»»

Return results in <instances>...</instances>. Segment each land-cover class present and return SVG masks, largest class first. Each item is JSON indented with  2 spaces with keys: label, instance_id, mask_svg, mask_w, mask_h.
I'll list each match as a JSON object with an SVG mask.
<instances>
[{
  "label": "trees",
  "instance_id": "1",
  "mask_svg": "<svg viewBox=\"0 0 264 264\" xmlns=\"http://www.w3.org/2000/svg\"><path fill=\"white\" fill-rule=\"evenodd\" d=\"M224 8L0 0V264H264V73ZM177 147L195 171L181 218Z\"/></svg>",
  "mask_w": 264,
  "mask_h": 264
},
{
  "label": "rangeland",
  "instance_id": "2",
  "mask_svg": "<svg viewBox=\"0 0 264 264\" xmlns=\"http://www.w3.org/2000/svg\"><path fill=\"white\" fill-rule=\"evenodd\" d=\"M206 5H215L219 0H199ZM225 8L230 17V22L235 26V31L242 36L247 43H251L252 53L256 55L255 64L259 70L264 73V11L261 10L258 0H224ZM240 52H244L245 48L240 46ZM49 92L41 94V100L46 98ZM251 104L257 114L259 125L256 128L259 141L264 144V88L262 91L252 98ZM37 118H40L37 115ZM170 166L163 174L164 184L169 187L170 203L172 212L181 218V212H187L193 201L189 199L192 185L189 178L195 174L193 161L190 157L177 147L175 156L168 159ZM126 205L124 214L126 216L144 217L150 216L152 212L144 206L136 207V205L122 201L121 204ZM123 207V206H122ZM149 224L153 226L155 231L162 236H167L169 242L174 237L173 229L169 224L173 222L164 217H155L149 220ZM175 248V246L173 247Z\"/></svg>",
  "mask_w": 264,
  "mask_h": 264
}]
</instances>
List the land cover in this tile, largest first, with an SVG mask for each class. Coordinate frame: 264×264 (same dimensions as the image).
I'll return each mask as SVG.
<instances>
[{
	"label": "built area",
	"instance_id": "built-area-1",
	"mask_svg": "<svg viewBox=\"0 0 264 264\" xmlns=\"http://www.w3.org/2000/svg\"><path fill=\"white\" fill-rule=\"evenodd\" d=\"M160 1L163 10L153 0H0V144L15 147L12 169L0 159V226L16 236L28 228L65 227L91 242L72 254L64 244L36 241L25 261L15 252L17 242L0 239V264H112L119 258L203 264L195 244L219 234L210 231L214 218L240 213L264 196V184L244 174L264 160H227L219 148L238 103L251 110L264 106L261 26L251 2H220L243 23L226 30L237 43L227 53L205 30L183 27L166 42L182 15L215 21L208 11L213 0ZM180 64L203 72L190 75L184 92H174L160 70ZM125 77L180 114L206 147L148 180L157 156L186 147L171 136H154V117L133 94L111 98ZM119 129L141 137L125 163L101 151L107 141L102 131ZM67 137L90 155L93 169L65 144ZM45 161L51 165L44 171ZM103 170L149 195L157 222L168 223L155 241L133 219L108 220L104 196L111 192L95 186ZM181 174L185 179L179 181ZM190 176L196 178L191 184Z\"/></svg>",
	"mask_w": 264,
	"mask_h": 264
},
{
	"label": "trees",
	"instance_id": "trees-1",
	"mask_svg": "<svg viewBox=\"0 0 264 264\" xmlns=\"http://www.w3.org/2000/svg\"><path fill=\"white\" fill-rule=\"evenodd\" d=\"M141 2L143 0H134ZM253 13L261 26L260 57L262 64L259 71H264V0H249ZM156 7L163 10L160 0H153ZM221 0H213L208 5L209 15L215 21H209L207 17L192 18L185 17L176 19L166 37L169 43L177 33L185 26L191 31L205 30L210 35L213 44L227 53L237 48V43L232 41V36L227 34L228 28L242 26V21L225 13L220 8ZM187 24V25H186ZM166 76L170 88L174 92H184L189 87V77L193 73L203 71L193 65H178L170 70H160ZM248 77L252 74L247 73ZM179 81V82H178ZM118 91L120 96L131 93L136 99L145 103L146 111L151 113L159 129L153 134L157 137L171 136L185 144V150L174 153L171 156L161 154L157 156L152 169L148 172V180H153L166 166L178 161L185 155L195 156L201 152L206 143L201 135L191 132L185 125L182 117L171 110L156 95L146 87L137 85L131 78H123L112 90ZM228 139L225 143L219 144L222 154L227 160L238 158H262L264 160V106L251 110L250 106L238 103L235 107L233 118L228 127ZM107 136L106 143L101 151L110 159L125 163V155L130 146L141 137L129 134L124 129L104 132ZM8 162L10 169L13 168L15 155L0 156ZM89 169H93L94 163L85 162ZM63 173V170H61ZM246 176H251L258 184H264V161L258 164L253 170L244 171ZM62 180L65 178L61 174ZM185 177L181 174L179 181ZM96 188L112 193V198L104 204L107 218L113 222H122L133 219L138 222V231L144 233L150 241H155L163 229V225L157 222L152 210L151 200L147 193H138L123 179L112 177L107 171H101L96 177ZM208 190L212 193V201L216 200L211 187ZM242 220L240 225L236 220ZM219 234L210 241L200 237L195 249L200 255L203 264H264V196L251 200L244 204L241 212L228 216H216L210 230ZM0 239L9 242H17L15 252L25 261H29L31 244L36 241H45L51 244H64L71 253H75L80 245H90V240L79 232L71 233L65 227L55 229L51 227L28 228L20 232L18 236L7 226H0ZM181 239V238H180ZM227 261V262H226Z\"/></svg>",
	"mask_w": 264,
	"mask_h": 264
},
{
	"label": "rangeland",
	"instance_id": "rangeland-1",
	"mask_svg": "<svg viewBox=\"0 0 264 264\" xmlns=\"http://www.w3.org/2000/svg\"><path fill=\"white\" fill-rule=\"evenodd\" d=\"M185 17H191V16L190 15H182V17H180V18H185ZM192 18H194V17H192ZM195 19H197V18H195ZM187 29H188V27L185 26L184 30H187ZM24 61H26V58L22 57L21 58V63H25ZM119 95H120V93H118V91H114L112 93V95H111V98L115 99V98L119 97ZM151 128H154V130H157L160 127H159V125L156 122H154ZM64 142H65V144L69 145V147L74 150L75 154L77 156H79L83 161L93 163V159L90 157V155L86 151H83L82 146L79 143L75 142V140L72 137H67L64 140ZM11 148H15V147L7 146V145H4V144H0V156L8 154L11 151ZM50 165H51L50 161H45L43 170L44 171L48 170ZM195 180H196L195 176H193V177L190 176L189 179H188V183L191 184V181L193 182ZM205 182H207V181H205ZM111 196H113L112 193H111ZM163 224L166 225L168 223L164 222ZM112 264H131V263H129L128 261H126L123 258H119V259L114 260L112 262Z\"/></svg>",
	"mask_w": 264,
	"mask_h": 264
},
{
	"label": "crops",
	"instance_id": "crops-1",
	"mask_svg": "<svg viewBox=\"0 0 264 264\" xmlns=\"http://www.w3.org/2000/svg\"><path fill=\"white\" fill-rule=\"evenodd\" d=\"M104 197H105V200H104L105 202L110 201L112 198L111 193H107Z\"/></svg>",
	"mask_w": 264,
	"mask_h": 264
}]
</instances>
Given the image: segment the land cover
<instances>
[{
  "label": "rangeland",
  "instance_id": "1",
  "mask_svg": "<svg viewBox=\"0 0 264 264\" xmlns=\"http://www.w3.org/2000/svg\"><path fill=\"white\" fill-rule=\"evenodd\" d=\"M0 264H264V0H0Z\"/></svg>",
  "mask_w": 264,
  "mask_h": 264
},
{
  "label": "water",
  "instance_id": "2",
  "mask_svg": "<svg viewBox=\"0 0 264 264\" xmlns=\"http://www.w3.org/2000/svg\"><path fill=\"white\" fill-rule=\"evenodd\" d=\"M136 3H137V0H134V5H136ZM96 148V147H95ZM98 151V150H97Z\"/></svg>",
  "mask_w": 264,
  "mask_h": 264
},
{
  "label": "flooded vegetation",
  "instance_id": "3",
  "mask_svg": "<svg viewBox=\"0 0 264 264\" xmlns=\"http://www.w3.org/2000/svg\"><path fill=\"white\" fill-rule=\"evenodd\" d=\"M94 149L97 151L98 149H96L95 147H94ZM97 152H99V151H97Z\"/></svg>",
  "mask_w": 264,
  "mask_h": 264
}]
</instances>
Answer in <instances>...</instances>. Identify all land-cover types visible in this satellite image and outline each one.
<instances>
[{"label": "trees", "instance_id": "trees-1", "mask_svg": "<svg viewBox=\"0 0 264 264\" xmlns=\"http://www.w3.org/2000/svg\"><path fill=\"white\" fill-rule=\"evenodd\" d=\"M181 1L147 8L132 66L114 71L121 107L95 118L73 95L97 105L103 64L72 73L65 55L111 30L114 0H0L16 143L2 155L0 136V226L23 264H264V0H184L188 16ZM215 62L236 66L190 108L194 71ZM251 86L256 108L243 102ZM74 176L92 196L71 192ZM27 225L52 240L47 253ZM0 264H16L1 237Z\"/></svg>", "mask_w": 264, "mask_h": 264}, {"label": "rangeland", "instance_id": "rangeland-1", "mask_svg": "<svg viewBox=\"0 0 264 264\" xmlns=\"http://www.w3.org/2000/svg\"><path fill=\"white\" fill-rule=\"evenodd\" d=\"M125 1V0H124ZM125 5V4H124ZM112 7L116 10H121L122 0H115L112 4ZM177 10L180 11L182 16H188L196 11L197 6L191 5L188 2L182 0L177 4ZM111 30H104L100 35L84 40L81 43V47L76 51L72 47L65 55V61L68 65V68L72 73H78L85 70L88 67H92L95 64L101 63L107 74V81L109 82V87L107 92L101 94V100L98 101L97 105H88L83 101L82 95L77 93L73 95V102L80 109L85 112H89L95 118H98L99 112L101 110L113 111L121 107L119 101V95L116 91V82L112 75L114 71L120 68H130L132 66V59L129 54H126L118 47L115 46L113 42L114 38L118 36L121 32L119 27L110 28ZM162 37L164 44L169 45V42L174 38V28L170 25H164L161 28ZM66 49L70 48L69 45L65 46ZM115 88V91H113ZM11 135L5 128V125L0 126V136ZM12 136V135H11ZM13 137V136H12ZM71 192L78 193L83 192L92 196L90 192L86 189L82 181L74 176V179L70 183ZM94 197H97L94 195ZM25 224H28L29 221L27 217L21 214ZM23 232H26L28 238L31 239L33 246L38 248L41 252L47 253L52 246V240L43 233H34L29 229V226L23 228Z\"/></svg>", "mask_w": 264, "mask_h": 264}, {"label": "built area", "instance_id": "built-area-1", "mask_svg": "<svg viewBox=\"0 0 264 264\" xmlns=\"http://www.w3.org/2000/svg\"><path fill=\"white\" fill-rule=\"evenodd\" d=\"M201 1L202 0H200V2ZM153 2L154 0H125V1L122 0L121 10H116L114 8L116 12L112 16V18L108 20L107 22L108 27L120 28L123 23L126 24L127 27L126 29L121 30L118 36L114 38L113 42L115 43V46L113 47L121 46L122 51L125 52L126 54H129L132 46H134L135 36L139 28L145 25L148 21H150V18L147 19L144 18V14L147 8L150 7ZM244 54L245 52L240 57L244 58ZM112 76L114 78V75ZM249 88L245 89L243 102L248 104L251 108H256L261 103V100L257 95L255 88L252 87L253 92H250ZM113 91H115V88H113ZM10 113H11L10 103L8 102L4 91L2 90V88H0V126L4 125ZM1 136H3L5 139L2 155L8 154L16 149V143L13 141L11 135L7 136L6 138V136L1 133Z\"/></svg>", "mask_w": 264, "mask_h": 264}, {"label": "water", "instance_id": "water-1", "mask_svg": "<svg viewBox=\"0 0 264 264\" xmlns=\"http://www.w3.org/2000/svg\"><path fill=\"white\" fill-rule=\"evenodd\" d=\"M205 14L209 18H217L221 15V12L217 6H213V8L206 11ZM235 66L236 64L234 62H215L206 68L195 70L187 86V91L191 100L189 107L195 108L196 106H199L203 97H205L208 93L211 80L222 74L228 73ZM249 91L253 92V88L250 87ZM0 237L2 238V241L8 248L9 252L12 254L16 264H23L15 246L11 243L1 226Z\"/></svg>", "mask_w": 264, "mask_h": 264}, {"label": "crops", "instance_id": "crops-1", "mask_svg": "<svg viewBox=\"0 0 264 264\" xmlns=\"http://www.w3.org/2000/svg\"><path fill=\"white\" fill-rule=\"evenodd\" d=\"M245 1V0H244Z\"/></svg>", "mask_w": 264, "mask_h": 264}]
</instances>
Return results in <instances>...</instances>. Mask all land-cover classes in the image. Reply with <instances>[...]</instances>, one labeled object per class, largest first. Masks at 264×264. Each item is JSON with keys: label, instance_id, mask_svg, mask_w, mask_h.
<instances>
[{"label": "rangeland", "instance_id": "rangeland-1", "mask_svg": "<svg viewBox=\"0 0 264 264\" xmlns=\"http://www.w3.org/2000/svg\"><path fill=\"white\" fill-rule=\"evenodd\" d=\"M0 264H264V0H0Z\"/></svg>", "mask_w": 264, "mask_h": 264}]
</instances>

««

Please return each line of the material above that contains the string "item", treating uppercase and lowercase letters as different.

#### [The solution]
Return results in <instances>...</instances>. Segment each land-cover class present and return SVG masks, largest class first. Each item is JSON indented with  2 spaces with keys: label, instance_id, mask_svg, mask_w, mask_h.
Return results in <instances>...</instances>. Mask all land-cover classes in the image. Reply with <instances>[...]</instances>, one labeled object per class, largest first. Masks at 264×264. Each item is JSON with keys: label, instance_id, mask_svg, mask_w, mask_h.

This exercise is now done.